Les atouts touristiques de l’Algérie sont innombrables : monuments, gravures rupestres, théâtres romains, ksour, oasis, montagnes enneigées une partie de l’année, plages, vieilles villes, diversité culturelle, gastronomie.

La cuisine algérienne vient tout juste d’être classée 26e au monde par un organisme international, devançant celles des autres pays du Maghreb et du monde arabe et presque toutes les gastronomies d’Afrique.

Aberration

Même les infrastructures d’accueil existent. Les dernières statistiques font état d’un parc hôtelier de 140 000 lits. Le pays est aussi doté d’aéroports, de ports et d’un réseau routier parmi les plus denses et les plus modernes en Afrique.

Dans leur quête de diversifier l’économie, les autorités algériennes tiennent dans le tourisme un secteur prêt à l’exploitation et dont les dividendes peuvent donc être immédiats. Il n’y a rien à créer, ni presque rien à investir.

Mais la part rachitique du tourisme dans l’économie ne bouge pas année après année, malgré les promesses et les annonces en grande pompe.

« Le pays est immense, certainement, le 10e plus grand au monde par sa superficie. Mais aussi il est obscur, caché derrière des barrières à la fois géographiques et artificielles », résume un journaliste du Washington Post qui a réalisé un reportage sur l’Algérie.

Ces barrières sont même plus « artificielles » que « géographiques ». Les professionnels du secteur et autres spécialistes s’accordent à pointer d’abord un déficit de valorisation de la destination Algérie.

Autrement dit, très peu d’efforts sont consentis pour la faire connaître. Sur les réseaux sociaux, les vidéos faisant l’éloge ou  décrivant les atouts du pays sont de plus en plus nombreuses depuis quelques années.

Elles sont le plus souvent l’œuvre de créateurs de contenus ou de simples touristes de retour d’Algérie et émerveillés par ce qu’ils ont vu ou goûté.

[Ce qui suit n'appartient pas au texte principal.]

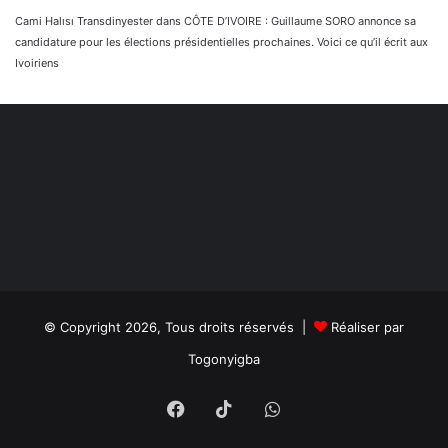
Cami Halısı Transdinyester
dans
CÔTE D’IVOIRE : Guillaume SORO annonce sa
candidature pour les élections présidentielles prochaines. Voici ce qu’il écrit aux
Ivoiriens
© Copyright 2026, Tous droits réservés |
Réaliser par
Togonyigba
Facebook
TikTok
WhatsApp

Les instances dont la mission est de faire connaître la destination font très peu dans ce sens. Néanmoins, il ne suffit pas d’être au courant de la destination et de vouloir s’y rendre.

Il faut aussi pouvoir y aller. Car l’autre barrière, réellement artificielle, c’est la difficulté pour les touristes étrangers d’obtenir un visa d’entrée pour l’Algérie, en plus de la cherté des billets d’avion.

Une aberration pour un pays qui, officiellement, cherche à développer son tourisme. Le témoignage récent d’un youtubeur égyptien, venu pourtant contribuer à faire connaître les atouts de l’Algérie à ses concitoyens et à ses followers dans le monde arabe, est édifiant.

Obtenir un visa pour l’Algérie est quasiment une mission impossible, regrette-t-il, au moment où son pays, destination touristique mondiale par excellence, accorde le visa aux Algériens « entre 48h et 5 jours ».